CONSEGNA :: Ricopia dal brano, parola per parola, la parte che comincia con «Anche alcuni paesi» e prosegue fino a «in piena attività.», per favore.

BRANO ::
Anche alcuni paesi progressisti latinoamericani, che non sono ostili al Venezuela, insistono sulla pubblicazione dei verbali e propongono addirittura una commissione di verifica internazionale. Cosa sta succedendo e perché Colombia e Brasile si comportano in questo modo?
Quella della commissione internazionale di verifica mi sembra una strana iniziativa, considerando i principi che hanno retto e reggono la Repubblica bolivariana del Venezuela, ossia quelli dell’autodeterminazione e della non-ingerenza imperialista. Inoltre, una cosa è venire come accompagnanti dei processi elettorali, un’altra è intervenire negli affari interni di un paese, quando si sa che esistono organi competenti e abilitati per questo genere di verifica e che, come dicevo prima, ora sono in piena attività.
Quali scenari si aprono ora che è entrato in campo il TSJ?
Occorre aspettare la decisione definitiva del più alto tribunale della Repubblica. Rivolgendosi alla più alta istanza, il Presidente ha sottratto argomenti al caos e alla criminalità per riportare tutti gli elementi nello stato di diritto, nell’ambito costituzionale, perché si possano dirimere le contingenze con la ragione e sulla base di prove e documenti forniti dai 9 ex candidati in rappresentanza di 38 partiti. La sentenza del TSJ, il suo impegno con il popolo nell’applicazione della giustizia, avrà carattere probatorio e definitivo.
Il numero di voti totalizzato dal secondo classificato, il candidato dell’estrema destra Edmundo Gonzalez indica che l’opposizione ha comunque una forza molto consistente nel paese. Come lo spiega e cosa può accadere considerando la natura golpista di questa estrema destra venezuelana?
Di fronte al carattere golpista dell’estrema destra, l’importante è essere riusciti a contenerne la violenza. Volevano provocare un’insurrezione armata contro i poteri dello Stato, per questo hanno rivolto un appello alla Forza armata nazionale bolivariana, ma senza risultati: perché il Venezuela vuole la pace e la giustizia sociale, vuole sviluppare i suoi diritti economici, politici, culturali in un ambiente di coesistenza, regolato dalla costituzione in cui tutti crediamo. Per questo, siamo riusciti e riusciremo ancora a disinnescare i tentativi di chi vuole cancellare la Costituzione organizzando, com’è accaduto ora, attacchi cibernetici e criminali.
La destra internazionale sta cercando di riesumare il Gruppo di Lima. Pensa ci sia pericolo di un’aggressione imperialista?

ELENCO DATI ::
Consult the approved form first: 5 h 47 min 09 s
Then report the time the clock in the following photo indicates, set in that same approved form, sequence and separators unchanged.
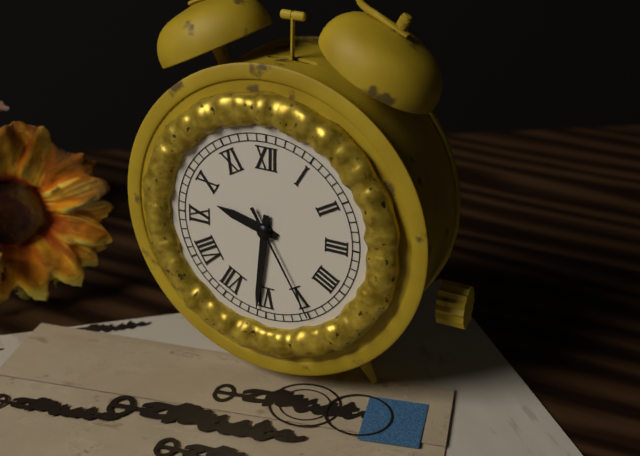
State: 9 h 31 min 25 s
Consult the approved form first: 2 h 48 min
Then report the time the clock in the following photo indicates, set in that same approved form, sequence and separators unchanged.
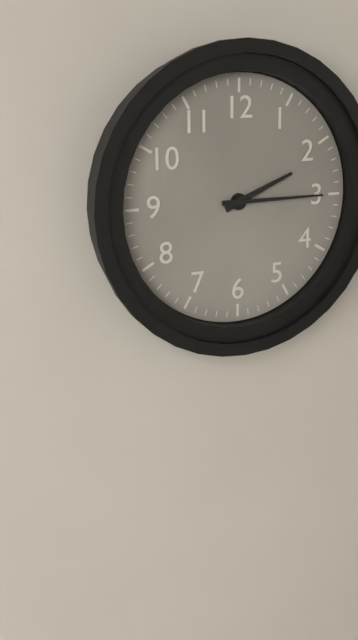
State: 2 h 15 min
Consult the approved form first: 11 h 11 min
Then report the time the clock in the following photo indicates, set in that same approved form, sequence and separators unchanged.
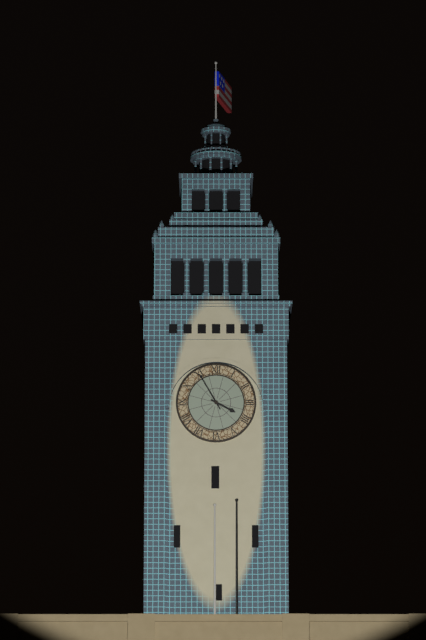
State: 3 h 55 min
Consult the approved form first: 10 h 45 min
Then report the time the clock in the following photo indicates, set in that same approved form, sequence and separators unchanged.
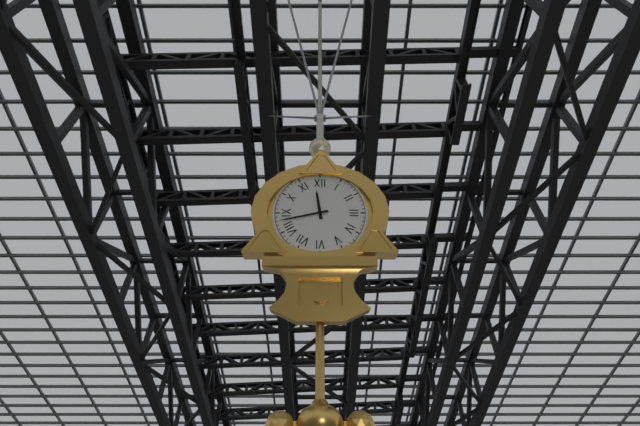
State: 11 h 43 min
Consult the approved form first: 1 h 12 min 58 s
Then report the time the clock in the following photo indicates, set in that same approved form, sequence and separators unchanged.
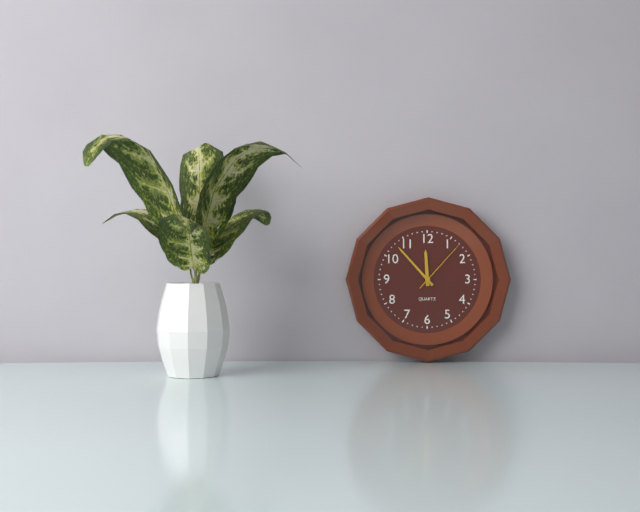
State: 11 h 53 min 07 s
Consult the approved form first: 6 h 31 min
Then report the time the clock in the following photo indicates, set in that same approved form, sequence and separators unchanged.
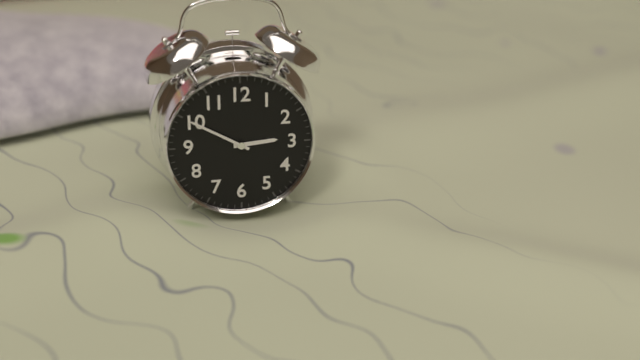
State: 2 h 50 min
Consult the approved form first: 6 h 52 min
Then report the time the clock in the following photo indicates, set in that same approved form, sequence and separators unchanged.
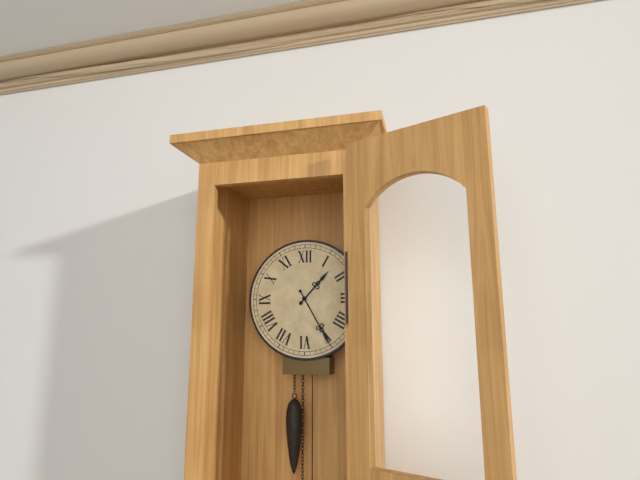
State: 1 h 25 min
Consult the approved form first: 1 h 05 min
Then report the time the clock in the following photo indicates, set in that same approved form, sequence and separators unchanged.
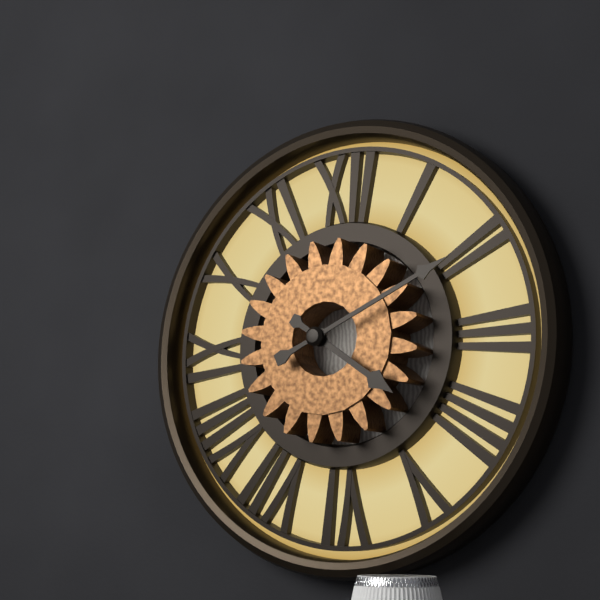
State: 4 h 11 min
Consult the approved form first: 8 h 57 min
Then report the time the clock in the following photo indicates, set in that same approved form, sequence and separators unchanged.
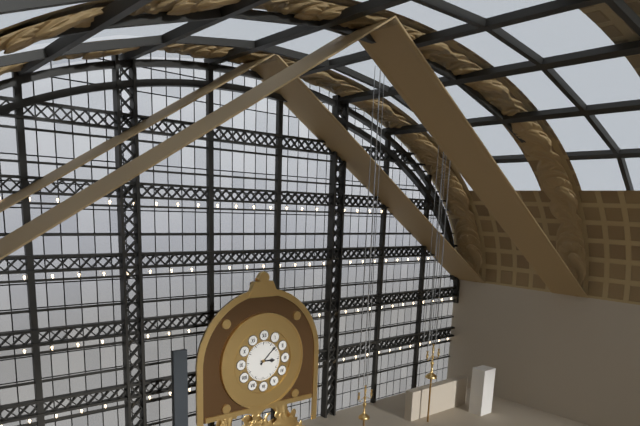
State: 3 h 08 min
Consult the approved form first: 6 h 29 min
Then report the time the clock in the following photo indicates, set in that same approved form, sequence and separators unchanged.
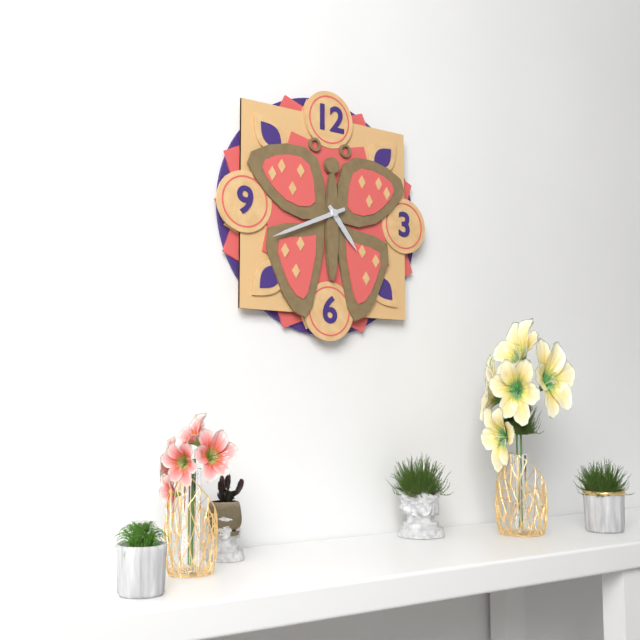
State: 4 h 41 min
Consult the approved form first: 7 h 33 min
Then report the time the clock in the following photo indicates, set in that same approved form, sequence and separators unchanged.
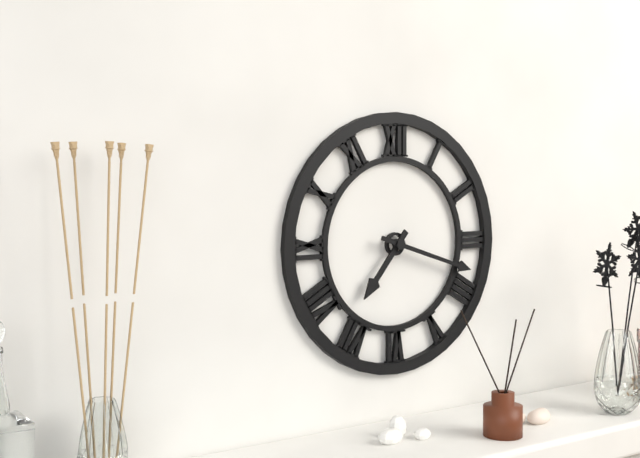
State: 7 h 18 min
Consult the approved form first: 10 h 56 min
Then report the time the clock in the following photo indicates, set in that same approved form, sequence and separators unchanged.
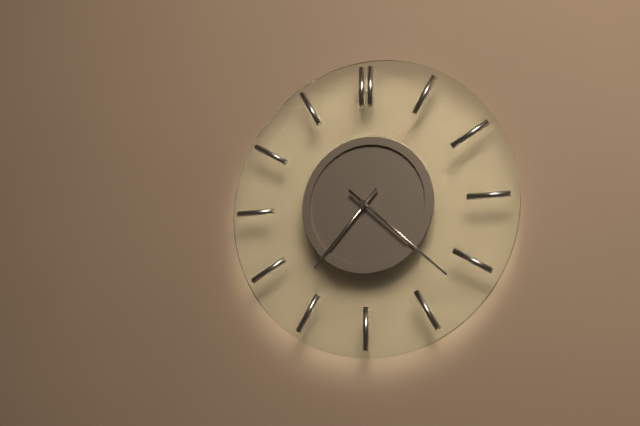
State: 7 h 22 min
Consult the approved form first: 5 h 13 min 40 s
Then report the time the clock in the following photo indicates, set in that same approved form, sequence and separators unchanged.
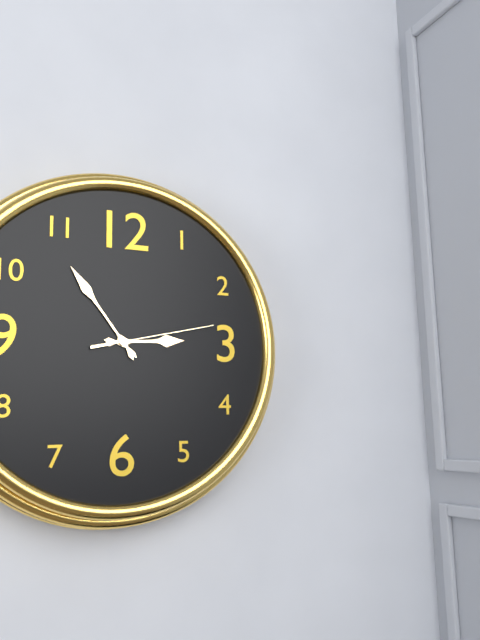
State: 2 h 54 min 13 s
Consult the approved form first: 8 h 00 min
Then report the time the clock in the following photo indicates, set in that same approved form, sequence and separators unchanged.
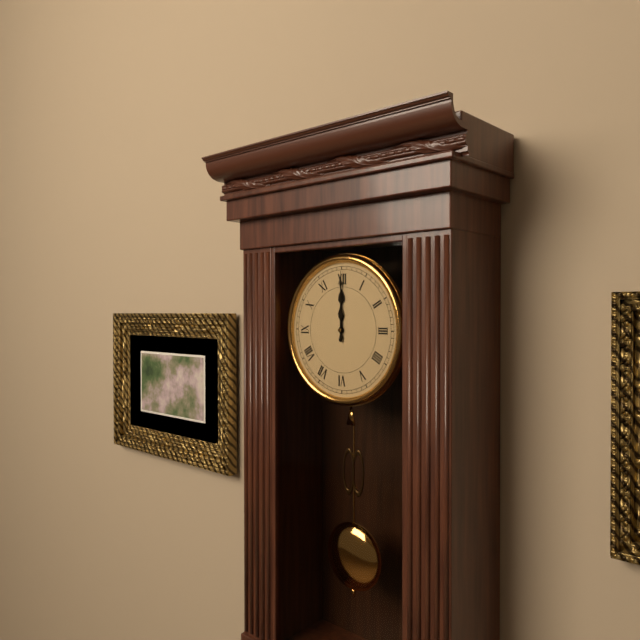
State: 12 h 00 min
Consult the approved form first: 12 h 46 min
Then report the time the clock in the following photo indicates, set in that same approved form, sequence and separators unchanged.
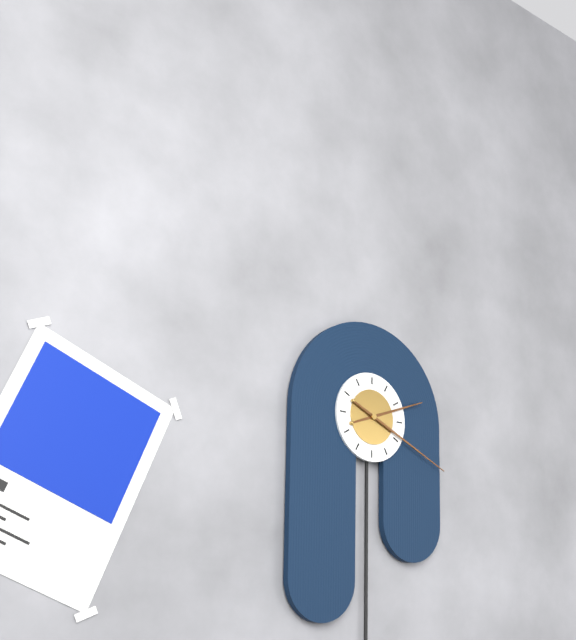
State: 2 h 19 min
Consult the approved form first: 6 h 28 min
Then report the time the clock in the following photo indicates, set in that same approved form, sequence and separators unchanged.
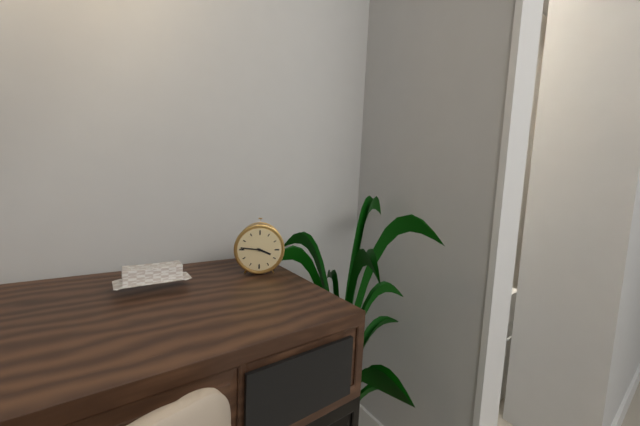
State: 3 h 46 min
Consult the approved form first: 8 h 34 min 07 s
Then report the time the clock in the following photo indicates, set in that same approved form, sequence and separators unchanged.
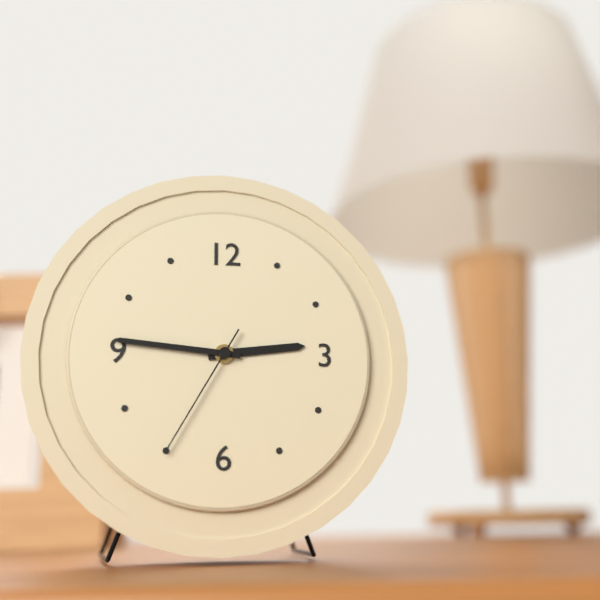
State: 2 h 46 min 35 s
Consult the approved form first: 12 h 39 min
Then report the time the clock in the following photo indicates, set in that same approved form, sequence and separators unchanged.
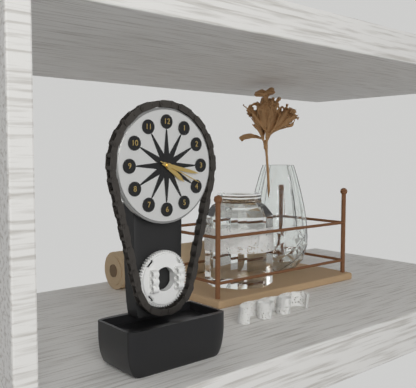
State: 4 h 17 min
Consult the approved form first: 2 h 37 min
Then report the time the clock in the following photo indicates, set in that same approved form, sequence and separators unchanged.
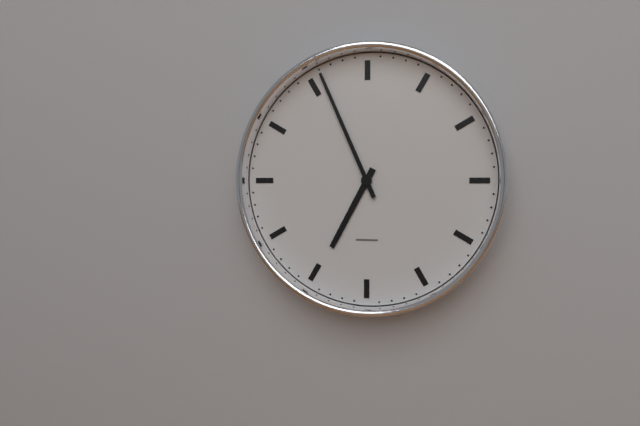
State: 6 h 56 min
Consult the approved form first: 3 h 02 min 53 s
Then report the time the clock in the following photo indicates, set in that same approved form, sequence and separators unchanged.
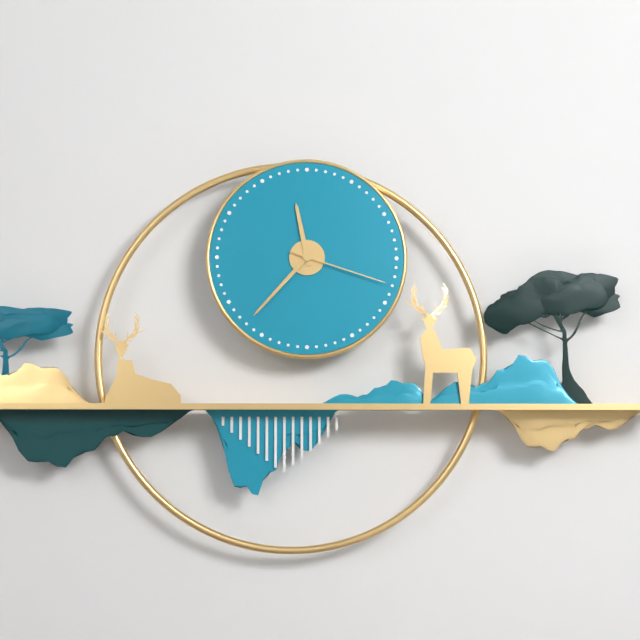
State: 11 h 37 min 18 s
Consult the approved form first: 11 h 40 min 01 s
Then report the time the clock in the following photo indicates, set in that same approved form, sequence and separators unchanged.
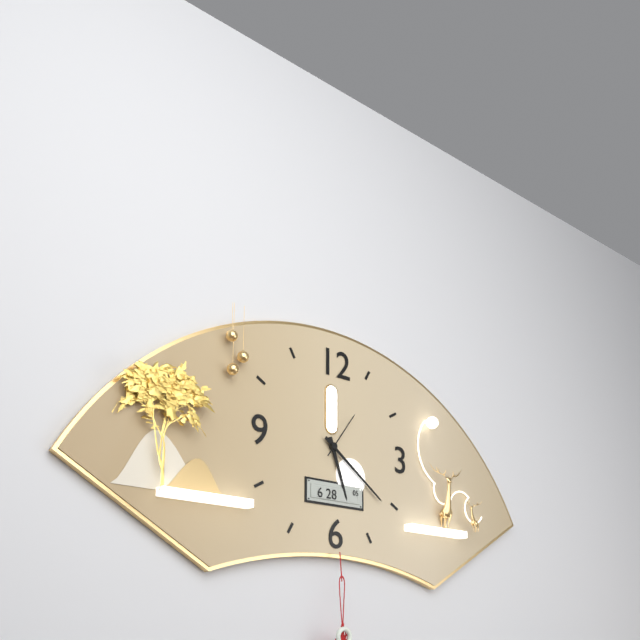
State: 5 h 21 min 06 s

SOLUZIONE ::
Anche alcuni paesi progressisti latinoamericani, che non sono ostili al Venezuela, insistono sulla pubblicazione dei verbali e propongono addirittura una commissione di verifica internazionale. Cosa sta succedendo e perché Colombia e Brasile si comportano in questo modo?
Quella della commissione internazionale di verifica mi sembra una strana iniziativa, considerando i principi che hanno retto e reggono la Repubblica bolivariana del Venezuela, ossia quelli dell’autodeterminazione e della non-ingerenza imperialista. Inoltre, una cosa è venire come accompagnanti dei processi elettorali, un’altra è intervenire negli affari interni di un paese, quando si sa che esistono organi competenti e abilitati per questo genere di verifica e che, come dicevo prima, ora sono in piena attività.